EXERCISE TEXT ::

Keep speedup plots separate from identity gates: identity establishes correctness; profiler artifacts establish only the scoped timing claim they measure.

Large-run scaling acceptance checklist

A CPU/GPU strong-scaling result is release-ready only when the tracked artifacts satisfy all of the following:

the combined *_large JSON/CSV/PNG/PDF files point back to split CPU and GPU source artifacts for the same workload family;
every split artifact records the actual problem size, backend, requested device counts, warmup/repeat policy, and positive per-worker or per-profile timing samples;
every row has identity_gate_pass = true and compares against the one-worker or one-device serial reference for the observable being claimed;
nonlinear whole-state sharding rows embed the per-device profiler/profile payload, including trace-request status, serial timing stats, sharded timing stats, selected axis, and final-state error metrics;
any speedup wording names the exact backend, device count, workload, grid, software stack, identity tolerance, and artifact files that produced it.

If any item is missing, the result can be kept as local engineering evidence only. In particular, whole-state nonlinear sharding remains not a production nonlinear speedup claim, even when the embedded profile reports a positive engineering timing ratio. Promoting that lane requires fresh profiler artifacts for the exact workload plus full nonlinear identity, conservation, field-solve, FFT/bracket communication, and transport-window gates.

Fast artifact contract check

Before editing scaling docs or manifests, run the checked-in artifact contract:

python tools/release/check_parallel_scaling_artifacts.py

This command does not rerun large profiles and does not enforce any minimum speedup. It validates that the tracked JSON/CSV/PNG/PDF sidecars exist, the parallel_scaling manifest lists them, split CPU/GPU source artifacts are attached where required, numerical identity gates pass, error fields are finite, and timing/profiler payloads are positive and scoped to their documented claim.

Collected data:
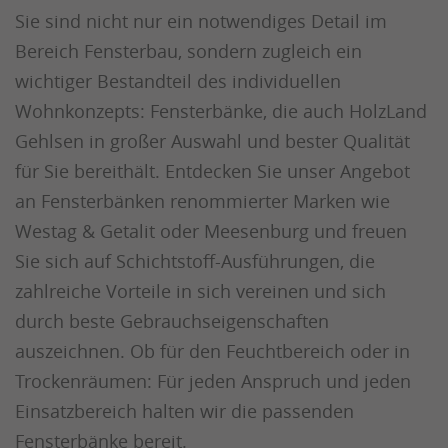
Sie sind nicht nur ein notwendiges Detail im
Bereich Fensterbau, sondern zugleich ein
wichtiger Bestandteil des individuellen
Wohnkonzepts: Fensterbänke, die auch HolzLand
Gehlsen in großer Auswahl und bester Qualität
für Sie bereithält. Entdecken Sie unser Angebot
an Fensterbänken renommierter Marken wie
Westag & Getalit oder Meesenburg und freuen
Sie sich auf Schichtstoff-Ausführungen, die
zahlreiche Vorteile in sich vereinen und sich
durch beste Gebrauchseigenschaften
auszeichnen. Ob für den Feuchtbereich oder in
Trockenräumen: Für jeden Anspruch und jeden
Einsatzbereich halten wir die passenden
Fensterbänke bereit.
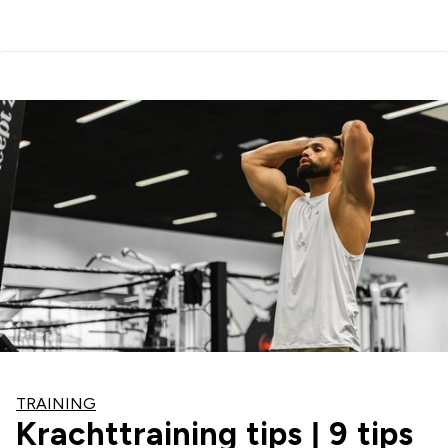
TRAINING
Krachttraining tips | 9 tips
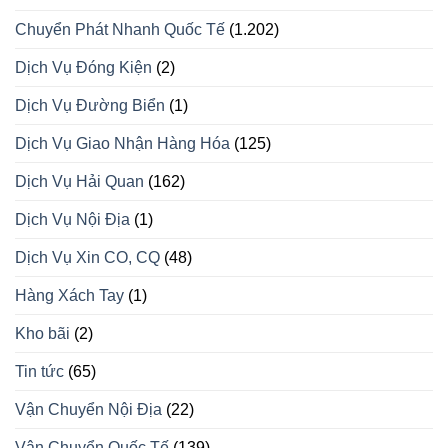
Chuyển Phát Nhanh Quốc Tế
(1.202)
Dịch Vụ Đóng Kiện
(2)
Dịch Vụ Đường Biển
(1)
Dịch Vụ Giao Nhận Hàng Hóa
(125)
Dịch Vụ Hải Quan
(162)
Dịch Vụ Nội Địa
(1)
Dịch Vụ Xin CO, CQ
(48)
Hàng Xách Tay
(1)
Kho bãi
(2)
Tin tức
(65)
Vận Chuyển Nội Địa
(22)
Vận Chuyển Quốc Tế
(139)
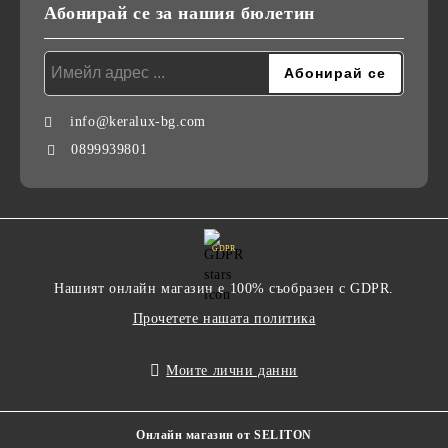
Абонирай се за нашия бюлетин
info@keralux-bg.com
0899939801
GDPR
Нашият онлайн магазин е 100% съобразен с GDPR.
Прочетете нашата политика
Моите лични данни
Онлайн магазин от SELITON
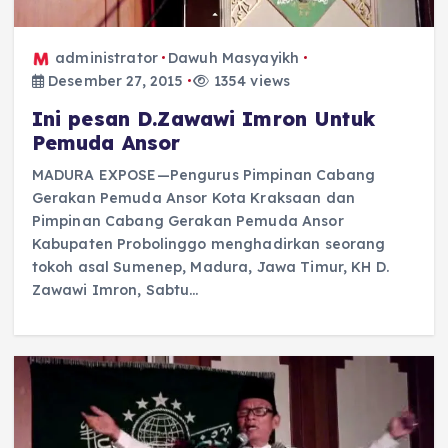
administrator
Dawuh Masyayikh
Desember 27, 2015
1354 views
Ini pesan D.Zawawi Imron Untuk
Pemuda Ansor
MADURA EXPOSE—Pengurus Pimpinan Cabang
Gerakan Pemuda Ansor Kota Kraksaan dan
Pimpinan Cabang Gerakan Pemuda Ansor
Kabupaten Probolinggo menghadirkan seorang
tokoh asal Sumenep, Madura, Jawa Timur, KH D.
Zawawi Imron, Sabtu…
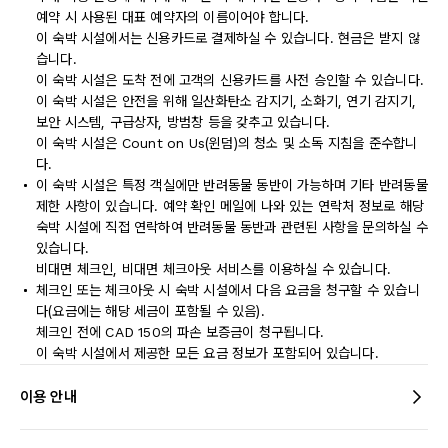
예약 시 사용된 대표 예약자의 이름이어야 합니다.
이 숙박 시설에서는 신용카드로 결제하실 수 있습니다. 현금은 받지 않
습니다.
이 숙박 시설은 도착 전에 고객의 신용카드를 사전 승인할 수 있습니다.
이 숙박 시설은 안전을 위해 일산화탄소 감지기, 소화기, 연기 감지기,
보안 시스템, 구급상자, 방범창 등을 갖추고 있습니다.
이 숙박 시설은 Count on Us(윈덤)의 청소 및 소독 지침을 준수합니
다.
이 숙박 시설은 특정 객실에만 반려동물 동반이 가능하며 기타 반려동물
제한 사항이 있습니다. 예약 확인 메일에 나와 있는 연락처 정보로 해당
숙박 시설에 직접 연락하여 반려동물 동반과 관련된 사항을 문의하실 수
있습니다.
비대면 체크인, 비대면 체크아웃 서비스를 이용하실 수 있습니다.
체크인 또는 체크아웃 시 숙박 시설에서 다음 요금을 청구할 수 있습니
다(요금에는 해당 세금이 포함될 수 있음).
체크인 전에 CAD 150의 파손 보증금이 청구됩니다.
이 숙박 시설에서 제공한 모든 요금 정보가 포함되어 있습니다.
이용 안내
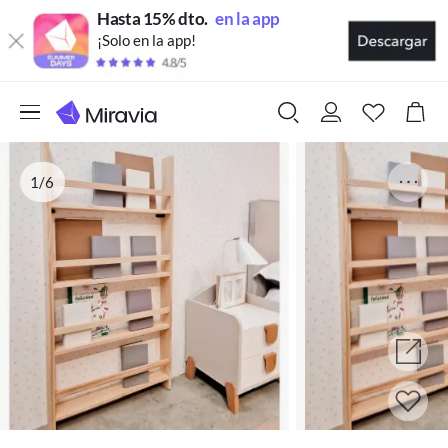
Hasta 15% dto.
en la app
¡Solo en la app!
1/6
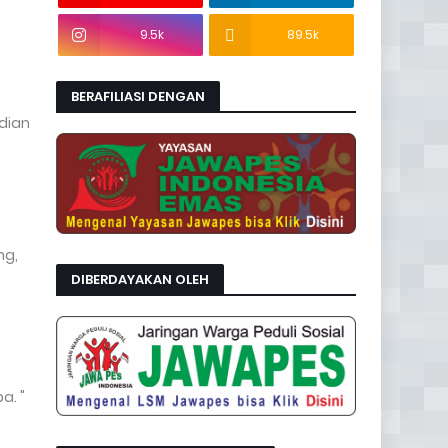
9.5k
89.5k
BERAFILIASI DENGAN
dian
ng,
DIBERDAYAKAN OLEH
a. "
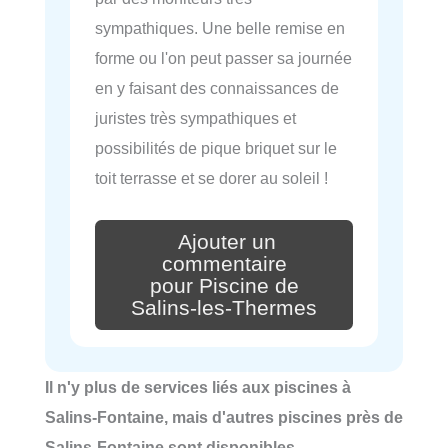
sympathiques. Une belle remise en
forme ou l'on peut passer sa journée
en y faisant des connaissances de
juristes très sympathiques et
possibilités de pique briquet sur le
toit terrasse et se dorer au soleil !
Ajouter un
commentaire
pour Piscine de
Salins-les-Thermes
Il n'y plus de services liés aux piscines à
Salins-Fontaine, mais d'autres piscines près de
Salins-Fontaine sont disponibles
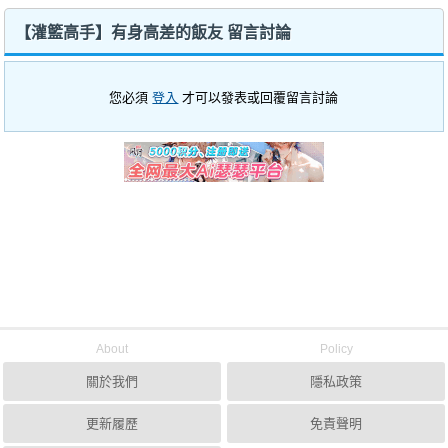
【灌籃高手】有身高差的飯友 留言討論
您必須
登入
才可以發表或回覆留言討論
About
Policy
關於我們
隱私政策
更新履歷
免責聲明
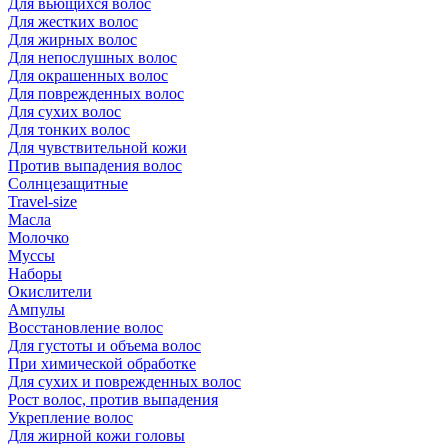
Для вьющихся волос
Для жестких волос
Для жирных волос
Для непослушных волос
Для окрашенных волос
Для поврежденных волос
Для сухих волос
Для тонких волос
Для чувствительной кожи
Против выпадения волос
Солнцезащитные
Travel-size
Масла
Молочко
Муссы
Наборы
Окислители
Ампулы
Восстановление волос
Для густоты и объема волос
При химической обработке
Для сухих и поврежденных волос
Рост волос, против выпадения
Укрепление волос
Для жирной кожи головы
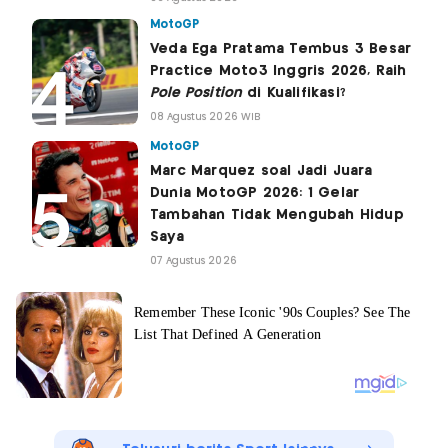
MotoGP
Veda Ega Pratama Tembus 3 Besar
Practice Moto3 Inggris 2026, Raih
Pole Position
di Kualifikasi?
08 Agustus 2026 WIB
MotoGP
Marc Marquez soal Jadi Juara
Dunia MotoGP 2026: 1 Gelar
Tambahan Tidak Mengubah Hidup
Saya
07 Agustus 2026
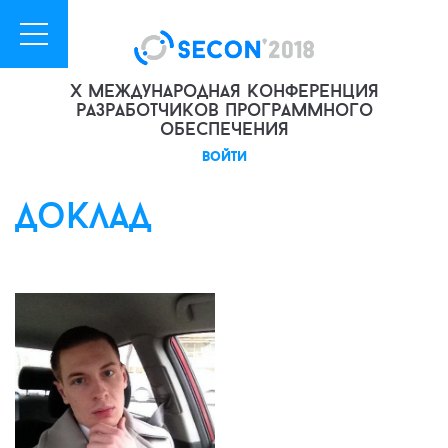
X международная конференция
разработчиков программного
обеспечения
войти
доклад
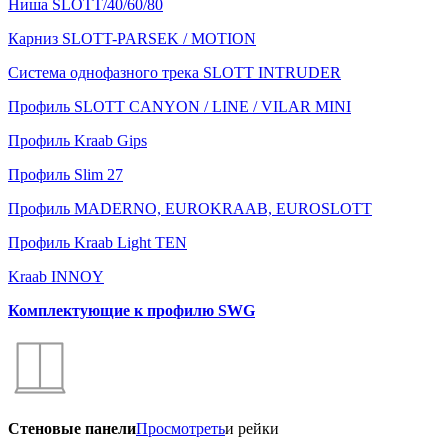
Ниша SLOTT/40/60/80
Карниз SLOTT-PARSEK / MOTION
Система однофазного трека SLOTT INTRUDER
Профиль SLOTT CANYON / LINE / VILAR MINI
Профиль Kraab Gips
Профиль Slim 27
Профиль MADERNO, EUROKRAAB, EUROSLOTT
Профиль Kraab Light TEN
Kraab INNOY
Комплектующие к профилю SWG
Стеновые панели
Просмотреть
и рейки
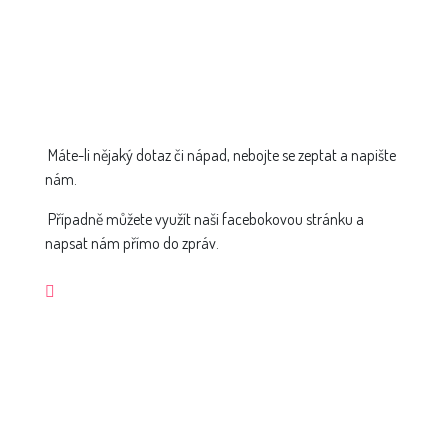
Máte-li nějaký dotaz či nápad, nebojte se zeptat a napište
nám.
Případně můžete využít naši facebokovou stránku a
napsat nám přímo do zpráv.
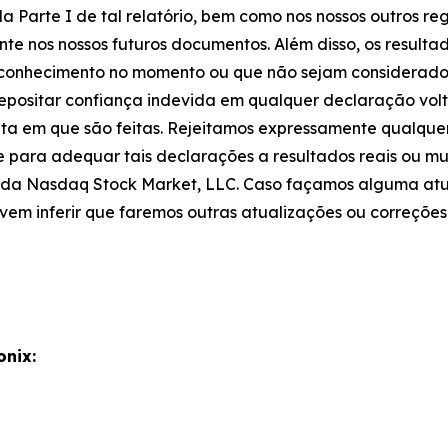
a Parte I de tal relatório, bem como nos nossos outros reg
te nos nossos futuros documentos. Além disso, os resultad
o conhecimento no momento ou que não sejam considerados
depositar confiança indevida em qualquer declaração vol
ta em que são feitas. Rejeitamos expressamente qualque
e para adequar tais declarações a resultados reais ou m
as da Nasdaq Stock Market, LLC. Caso façamos alguma at
vem inferir que faremos outras atualizações ou correções
onix:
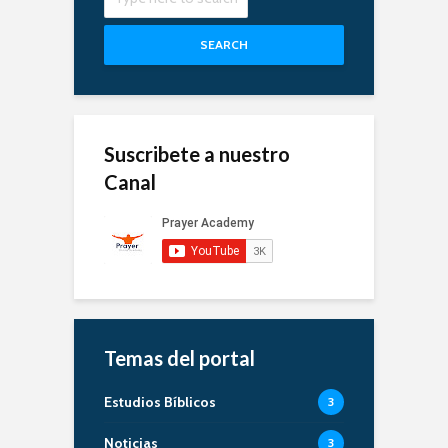
SEARCH
Suscribete a nuestro
Canal
Temas del portal
Estudios Bíblicos
3
Noticias
3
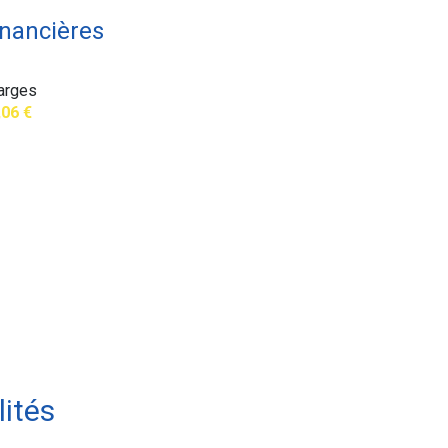
inancières
arges
,06 €
ités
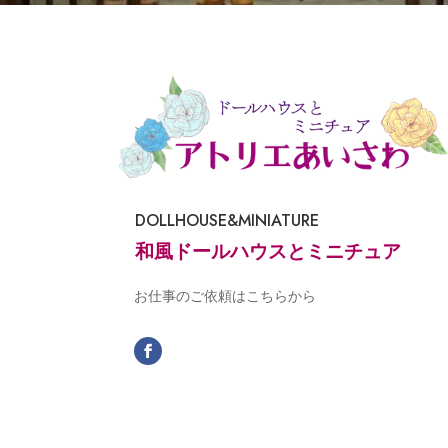
DOLLHOUSE&MINIATURE
和風ドールハウスとミニチュア
お仕事のご依頼はこちらから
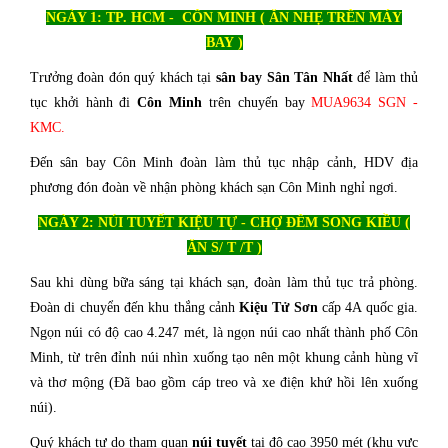
NGÀY 1: TP. HCM - CÔN MINH ( ĂN NHẸ TRÊN MÁY
BAY )
Trưởng đoàn đón quý khách tại
sân bay Sân Tân Nhất
để làm thủ
tục khởi hành đi
Côn Minh
trên chuyến bay
MUA9634 SGN -
KMC.
Đến sân bay Côn Minh đoàn làm thủ tục nhập cảnh, HDV địa
phương đón đoàn về nhận phòng khách sạn Côn Minh nghỉ ngơi.
NGÀY 2: NÚI TUYẾT KIỆU TỰ - CHỢ ĐÊM SONG KIỀU (
ĂN S
/ T /T )
Sau khi dùng bữa sáng tại khách sạn, đoàn làm thủ tục trả phòng.
Đoàn di chuyển đến khu thắng cảnh
Kiệu Tử Sơn
cấp 4A quốc gia.
Ngọn núi có độ cao 4.247 mét, là ngọn núi cao nhất thành phố Côn
Minh, từ trên đỉnh núi nhìn xuống tạo nên một khung cảnh hùng vĩ
và thơ mộng (Đã bao gồm cáp treo và xe điện khứ hồi lên xuống
núi).
Quý khách tự do tham quan
núi tuyết
tại độ cao 3950 mét (khu vực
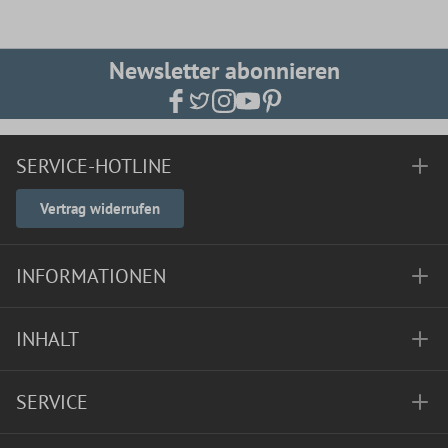
Newsletter abonnieren
SERVICE-HOTLINE
Vertrag widerrufen
INFORMATIONEN
INHALT
SERVICE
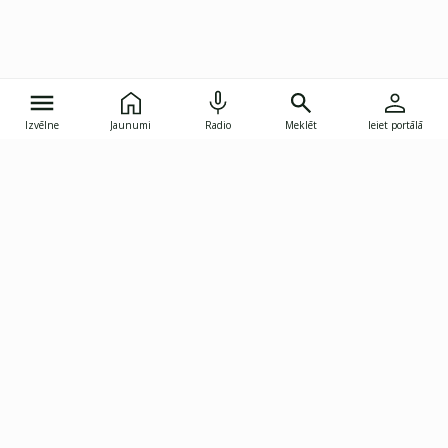
Izvēlne
Jaunumi
Radio
Meklēt
Ieiet portālā
Gunāra Astras iela 8B, Rīga, LV-1082
janis.skupelis@investoruklubs.lv
Abonē
Abonē jaunumus
Reklāma
Publikāciju lietošanas
Vispārējie noteikumi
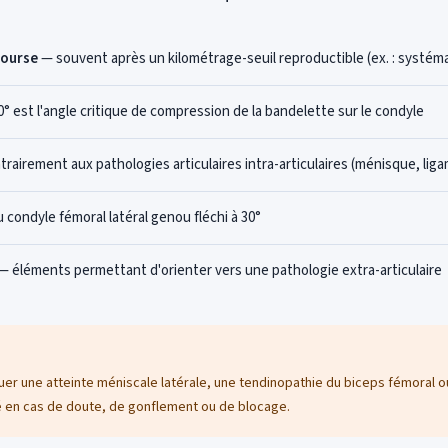
course
— souvent après un kilométrage-seuil reproductible (ex. : systém
30° est l'angle critique de compression de la bandelette sur le condyle
rairement aux pathologies articulaires intra-articulaires (ménisque, lig
 condyle fémoral latéral genou fléchi à 30°
— éléments permettant d'orienter vers une pathologie extra-articulaire
er une atteinte méniscale latérale, une tendinopathie du biceps fémoral o
 en cas de doute, de gonflement ou de blocage.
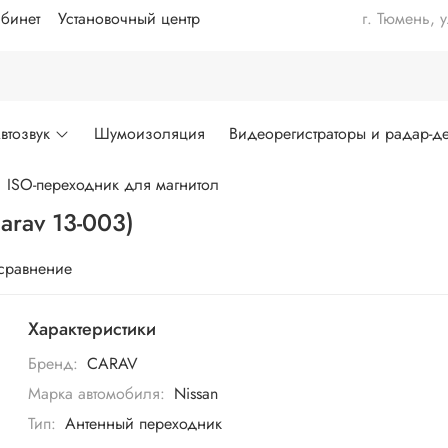
бинет
Установочный центр
г. Тюмень, 
втозвук
Шумоизоляция
Видеорегистраторы и радар-де
ISO-переходник для магнитол
arav 13-003)
 сравнение
Характеристики
Бренд:
CARAV
Марка автомобиля:
Nissan
Тип:
Антенный переходник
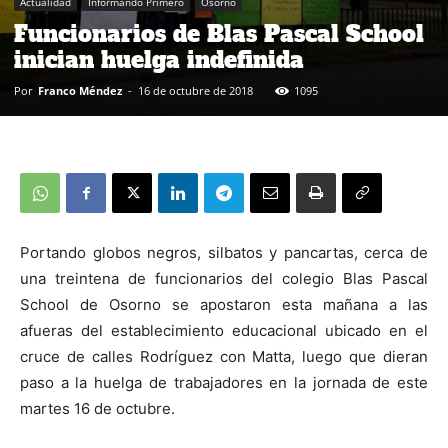
Actualidad
Informando Primero
Osorno
Funcionarios de Blas Pascal School
inician huelga indefinida
Por
Franco Méndez
-
16 de octubre de 2018
1095
Portando globos negros, silbatos y pancartas, cerca de
una treintena de funcionarios del colegio Blas Pascal
School de Osorno se apostaron esta mañana a las
afueras del establecimiento educacional ubicado en el
cruce de calles Rodríguez con Matta, luego que dieran
paso a la huelga de trabajadores en la jornada de este
martes 16 de octubre.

ASSIGNED TASK 1 ::
What command does the scaling text say to run for the checked-in artifact contract?
ASSIGNED TASK 2 ::
Return the part of the scaling text starting with "This command does" and going on through "their documented claim.".
ASSIGNED TASK 3 ::
Write the next part of the scaling text, picking up after its last sentence.

ANSWER SECTION 1 ::
python tools/release/check_parallel_scaling_artifacts.py

ANSWER SECTION 2 ::
This command does not rerun large profiles and does not enforce any minimum speedup. It validates that the tracked JSON/CSV/PNG/PDF sidecars exist, the parallel_scaling manifest lists them, split CPU/GPU source artifacts are attached where required, numerical identity gates pass, error fields are finite, and timing/profiler payloads are positive and scoped to their documented claim.

ANSWER SECTION 3 ::
Release artifact policy

The release-gated parallelization artifacts are grouped by what they are allowed to support:

Artifact family	Primary files	Claim allowed	Claim not allowed
Independent `k_y` scans	`independent_ky_scan_scaling_large.{json,csv,png,pdf}`	Production parallelization for independent linear scans when `gamma`/`omega` identity is current.	Nonlinear domain decomposition or nonlinear transport speedup.
Quasilinear/UQ ensembles	`quasilinear_uq_ensemble_scaling_large.{json,csv,png,pdf}`	Production batching for independent reduced-feature and UQ workloads.	Promoted absolute nonlinear heat-flux prediction.
Whole-state nonlinear sharding	`nonlinear_sharding_strong_scaling_large.{json,csv,png,pdf}`	Correctness and profiler-direction evidence for the current `pjit` state-axis layout.	Production nonlinear multi-GPU speedup.
Prototype nonlinear state-domain gate	`nonlinear_domain_parallel_identity_gate.{json,png}`	Fail-closed serial-vs-halo-decomposed identity evidence for one bounded local stencil, including the embedded transport-window proxy traces.	Distributed FFT, field-solve, production conservation, transport-runtime, or speedup claims.
Prototype nonlinear spectral communication gate	`nonlinear_spectral_communication_identity_gate.{json,png}`	Fail-closed split/reassemble identity evidence for FFT round trip, pseudo-spectral bracket, and spectral field-solve layout.	Runtime distributed FFT routing, nonlinear conservation, transport-window, or speedup claims.
Velocity-space linear slices	`linear_rhs_parallel_slices_sweep.{json,png,pdf}`	Bounded engineering evidence for opt-in electrostatic linear RHS slices.	Electromagnetic, linked-boundary, collision, or nonlinear speedup.

Both tools/performance_optimization_manifest.toml and tools/validation_coverage_manifest.toml list these artifacts explicitly. The tests require the manifests, files, and claim scopes to stay synchronized, so deleting or silently reinterpreting a scaling artifact fails the fast parallelization gate.